* [Document segment]:

────────

FIsheries Task Force Fact Finding on Cannery Incentives


The American Samoa Fisheries Task Force is collecting information from ASG departments and agencies that will help them make a recommendation to the governor concerning requests from the two canneries for incentives.

Joe Hamby, Chief Operating Office of Tri Marine International, owners of Samoa Tuna Processors, made STP’s request for incentives in a January 8 letter to Governor Lolo.

The biggest challenge facing the two canneries is access to fishing grounds for direct delivered fish to keep their plants in production at a competitive cost.

Hamby said not one US flag tuna purse seiner is able to fish in the Western and Central Pacific.

And this is a crisis not just for Tri Marine and Samoa Tuna Processors but for StarKist, American Samoa and the entire US purse seiner fleet.
He said their substantial investment in American Samoa was based on the expectation that tuna is a limited but renewable resource that over time would increase in value.

Instead, in the past five years the price of tuna has declined from well over $2,000 per ton to less than $1,000 today.

Hamby said “there are too many boats catching too much fish.”

He says resources owners have chosen a policy that encourages the growth of the purse seiner fleets to stimulate demand for their Vessel Days Scheme.

“They have been highly successful in driving up the price of fishing days”

This while the growth in fishing effort and the efficacy of that effort has cut the price of tuna by more than half.

Hamby told the governor, “the broken South Pacific Tuna Treaty” is the latest threat they have to address, adding that they are in the hands of the State Department and the American Tuna Boatowners Association.

────────

* [Tasks to carry out]:
1/ Name every company mentioned in the cannery incentives article.
2/ According to the cannery incentives article, what was the price of tuna five years ago?
3/ From the cannery incentives article, copy the passage starting with "The American Samoa" and going on through "canneries for incentives.".

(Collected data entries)
────────

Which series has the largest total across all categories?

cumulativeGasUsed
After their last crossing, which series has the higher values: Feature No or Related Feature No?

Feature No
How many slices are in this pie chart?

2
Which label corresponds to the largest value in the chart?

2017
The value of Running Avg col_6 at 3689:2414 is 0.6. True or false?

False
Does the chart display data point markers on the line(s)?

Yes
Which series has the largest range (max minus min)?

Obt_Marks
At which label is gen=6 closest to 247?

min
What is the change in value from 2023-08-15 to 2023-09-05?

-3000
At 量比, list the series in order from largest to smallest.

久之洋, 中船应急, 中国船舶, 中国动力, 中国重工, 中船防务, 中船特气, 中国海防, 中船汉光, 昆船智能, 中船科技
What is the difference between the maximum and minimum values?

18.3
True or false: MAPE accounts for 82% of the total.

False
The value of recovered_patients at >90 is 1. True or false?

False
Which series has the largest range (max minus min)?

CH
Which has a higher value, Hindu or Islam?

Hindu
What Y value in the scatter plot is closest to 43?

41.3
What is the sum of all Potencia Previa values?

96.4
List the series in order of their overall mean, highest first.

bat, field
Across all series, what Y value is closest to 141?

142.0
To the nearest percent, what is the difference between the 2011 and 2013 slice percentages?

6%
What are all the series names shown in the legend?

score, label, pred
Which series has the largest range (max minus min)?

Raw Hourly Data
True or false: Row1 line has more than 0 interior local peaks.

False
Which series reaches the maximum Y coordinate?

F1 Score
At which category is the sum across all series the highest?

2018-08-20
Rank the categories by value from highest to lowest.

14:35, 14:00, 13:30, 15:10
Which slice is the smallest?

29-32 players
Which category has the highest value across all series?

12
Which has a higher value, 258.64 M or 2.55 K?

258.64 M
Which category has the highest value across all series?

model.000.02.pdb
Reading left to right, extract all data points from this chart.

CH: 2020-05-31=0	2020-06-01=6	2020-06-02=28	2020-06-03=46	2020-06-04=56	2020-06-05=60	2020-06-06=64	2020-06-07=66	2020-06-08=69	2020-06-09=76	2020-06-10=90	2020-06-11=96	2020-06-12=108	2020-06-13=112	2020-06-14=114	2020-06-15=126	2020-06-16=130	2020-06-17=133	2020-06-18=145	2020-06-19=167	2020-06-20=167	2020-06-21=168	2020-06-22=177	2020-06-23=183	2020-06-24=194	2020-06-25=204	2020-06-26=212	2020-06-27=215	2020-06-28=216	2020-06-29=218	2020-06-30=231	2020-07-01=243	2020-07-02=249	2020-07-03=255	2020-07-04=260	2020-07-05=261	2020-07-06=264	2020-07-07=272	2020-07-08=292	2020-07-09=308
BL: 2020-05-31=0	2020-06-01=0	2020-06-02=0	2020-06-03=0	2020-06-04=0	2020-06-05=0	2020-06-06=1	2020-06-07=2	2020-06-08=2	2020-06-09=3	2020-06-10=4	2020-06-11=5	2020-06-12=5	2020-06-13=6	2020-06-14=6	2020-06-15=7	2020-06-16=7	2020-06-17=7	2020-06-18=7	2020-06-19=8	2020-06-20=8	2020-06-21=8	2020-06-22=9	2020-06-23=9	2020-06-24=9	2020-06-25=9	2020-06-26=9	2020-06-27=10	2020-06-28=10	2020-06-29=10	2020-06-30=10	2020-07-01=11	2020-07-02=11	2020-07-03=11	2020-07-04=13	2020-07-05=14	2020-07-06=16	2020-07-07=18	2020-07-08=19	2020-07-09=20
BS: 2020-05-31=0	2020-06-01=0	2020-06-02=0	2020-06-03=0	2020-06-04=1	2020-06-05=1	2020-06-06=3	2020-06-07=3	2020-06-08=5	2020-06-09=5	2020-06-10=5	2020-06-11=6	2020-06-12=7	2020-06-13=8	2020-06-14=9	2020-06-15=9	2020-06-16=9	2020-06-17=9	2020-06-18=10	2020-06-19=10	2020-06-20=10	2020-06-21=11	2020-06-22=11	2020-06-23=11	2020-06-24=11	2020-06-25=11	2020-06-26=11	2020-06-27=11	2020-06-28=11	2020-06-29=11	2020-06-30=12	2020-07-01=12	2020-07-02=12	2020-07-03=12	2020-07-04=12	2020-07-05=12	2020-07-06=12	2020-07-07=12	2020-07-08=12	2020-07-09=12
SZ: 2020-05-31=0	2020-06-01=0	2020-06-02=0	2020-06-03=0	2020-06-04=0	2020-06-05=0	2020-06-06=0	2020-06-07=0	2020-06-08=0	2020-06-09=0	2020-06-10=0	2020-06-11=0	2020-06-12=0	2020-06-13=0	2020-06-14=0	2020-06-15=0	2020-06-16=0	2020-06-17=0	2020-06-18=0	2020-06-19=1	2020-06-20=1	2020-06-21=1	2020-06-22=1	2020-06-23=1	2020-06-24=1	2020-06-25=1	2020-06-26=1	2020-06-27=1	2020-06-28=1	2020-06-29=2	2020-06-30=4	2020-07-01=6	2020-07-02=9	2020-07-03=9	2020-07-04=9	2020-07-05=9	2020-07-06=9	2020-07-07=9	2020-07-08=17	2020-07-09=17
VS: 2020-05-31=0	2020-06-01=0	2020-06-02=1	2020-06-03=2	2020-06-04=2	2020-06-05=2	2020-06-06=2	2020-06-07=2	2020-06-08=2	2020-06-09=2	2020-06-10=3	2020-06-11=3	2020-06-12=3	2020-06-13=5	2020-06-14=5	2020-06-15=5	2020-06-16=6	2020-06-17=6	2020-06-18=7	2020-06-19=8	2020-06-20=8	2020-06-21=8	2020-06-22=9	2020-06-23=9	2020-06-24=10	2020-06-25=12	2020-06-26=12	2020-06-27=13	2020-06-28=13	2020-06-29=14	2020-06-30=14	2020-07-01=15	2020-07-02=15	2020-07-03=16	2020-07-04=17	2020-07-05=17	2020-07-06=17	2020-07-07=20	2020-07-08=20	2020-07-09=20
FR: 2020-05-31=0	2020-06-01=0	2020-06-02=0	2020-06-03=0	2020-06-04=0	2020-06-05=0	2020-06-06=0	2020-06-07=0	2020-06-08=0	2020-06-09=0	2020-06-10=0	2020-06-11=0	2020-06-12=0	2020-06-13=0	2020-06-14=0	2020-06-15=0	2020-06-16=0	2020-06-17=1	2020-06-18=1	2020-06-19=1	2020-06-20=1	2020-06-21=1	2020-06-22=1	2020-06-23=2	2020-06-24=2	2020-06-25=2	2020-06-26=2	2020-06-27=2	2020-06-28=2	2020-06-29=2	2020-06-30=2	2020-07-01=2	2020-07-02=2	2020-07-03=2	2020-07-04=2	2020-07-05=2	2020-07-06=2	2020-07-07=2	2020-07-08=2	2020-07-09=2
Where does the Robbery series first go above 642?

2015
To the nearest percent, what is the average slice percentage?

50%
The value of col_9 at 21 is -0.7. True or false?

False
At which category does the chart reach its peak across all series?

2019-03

────────

* [Solutions to the tasks]:
1/ Tri Marine International, Samoa Tuna Processors, StarKist

2/ Well over $2,000 per ton.

3/
The American Samoa Fisheries Task Force is collecting information from ASG departments and agencies that will help them make a recommendation to the governor concerning requests from the two canneries for incentives.